COS 69-4 - Spatial analysis of freshwater lake cyanobacteria blooms, 2008-2011

Tuesday, August 8, 2017: 2:30 PM
B114, Oregon Convention Center
Amber R. Ignatius1, S. Thomas Purucker2, Kurt L. Wolfe3, Mike O. Galvin3, Blake A. Schaeffer4 and John M. Johnston3, (1)Oak Ridge Institute for Science and Education, U.S. Environmental Protection Agency, Athens, GA, (2)U.S. Environmental Protection Agency, Athens, GA, (3)Office of Research and Development, U.S. Environmental Protection Agency, Athens, GA, (4)U.S. Environmental Protection Agency, Research Triangle Park, NC
Background/Question/Methods

Cyanobacteria and associated harmful algal blooms cause significant social, economic, and environmental impacts. Cyanobacteria synthesize hepatotoxins, neurotoxins, and dermatotoxins, affecting the health of humans and other species. The Cyanobacteria Assessment Network (CyAN) aims to inform the public and researchers about cyanobacteria by processing remote sensing imagery to provide estimates of freshwater cyanobacteria concentrations. The MEdium Resolution Imagery Spectrometer (MERIS) CyAN raster product provides cyanobacteria index (CI) values for over 1,800 lakes in the continental U.S. We use spatial analysis techniques to assess CyAN data and examine the influence of stream network connectivity on cyanobacteria blooms. Time series analyses (r2, MAE, ARIMA) are used to compare weekly maximum cyanobacteria concentrations for each lake from 2008-2011. Bloom characteristics are evaluated for each lake in terms of timing, duration, magnitude, spatial autocorrelation, and rate of change. Semivariogram sensitivity is used to examine the similarity of bloom patterns in different lakes based on direct proximity (overland distance) versus flowline proximity (stream distance).
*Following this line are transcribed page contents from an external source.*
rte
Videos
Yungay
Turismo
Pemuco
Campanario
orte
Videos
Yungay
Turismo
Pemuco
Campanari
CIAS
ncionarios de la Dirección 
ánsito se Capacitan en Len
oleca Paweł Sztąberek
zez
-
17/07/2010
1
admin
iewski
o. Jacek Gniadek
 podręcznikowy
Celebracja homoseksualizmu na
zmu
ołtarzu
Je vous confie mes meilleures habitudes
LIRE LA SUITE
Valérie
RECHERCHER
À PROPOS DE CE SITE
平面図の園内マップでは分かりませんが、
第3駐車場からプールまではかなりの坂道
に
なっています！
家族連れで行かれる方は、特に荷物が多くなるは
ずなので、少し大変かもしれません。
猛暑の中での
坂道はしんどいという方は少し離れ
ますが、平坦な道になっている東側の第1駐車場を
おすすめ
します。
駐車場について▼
Finally, we use StreamCat data and multivariate correlation to assess the relationship between watershed characteristics and blooms.

Results/Conclusions

We evaluated weekly maximum cyanobacteria concentrations provided by the CyAN MERIS product in 136 Florida lakes for the year 2010. Lakes within the study area vary in size from 1.5 km2 to >1,000 km2. The majority of lakes are moderate in size with 60% having surface areas <10km2 and only six with surface areas greater than 100 km2 (Lake Istokpoga, Lake Seminole, Lake Apopka, Lake Kissimmee, Lake George, and Lake Okeechobee). These larger lakes show a moderate positive correlation between lake size and maximum cyanobacteria concentration (r2= 0.58). Lakes <100 km2 have a weaker positive correlation between surface area and maximum bloom concentration (r2 = 0.17). In many lakes, seasonal trends showed more variable cyanobacteria concentrations and surface area extent during the warmer, wetter summer months. Initial spatial autocorrelation metrics indicate that for lakes with active cyanobacteria blooms, the blooms are highly clustered (global Moran’s I = 0.68, p-value ~0). CyAN data support research efforts and accelerate our scientific understanding of cyanobacteria bloom patterns in freshwater. These data provide opportunities to better predict bloom behavior to protect human health and the environment.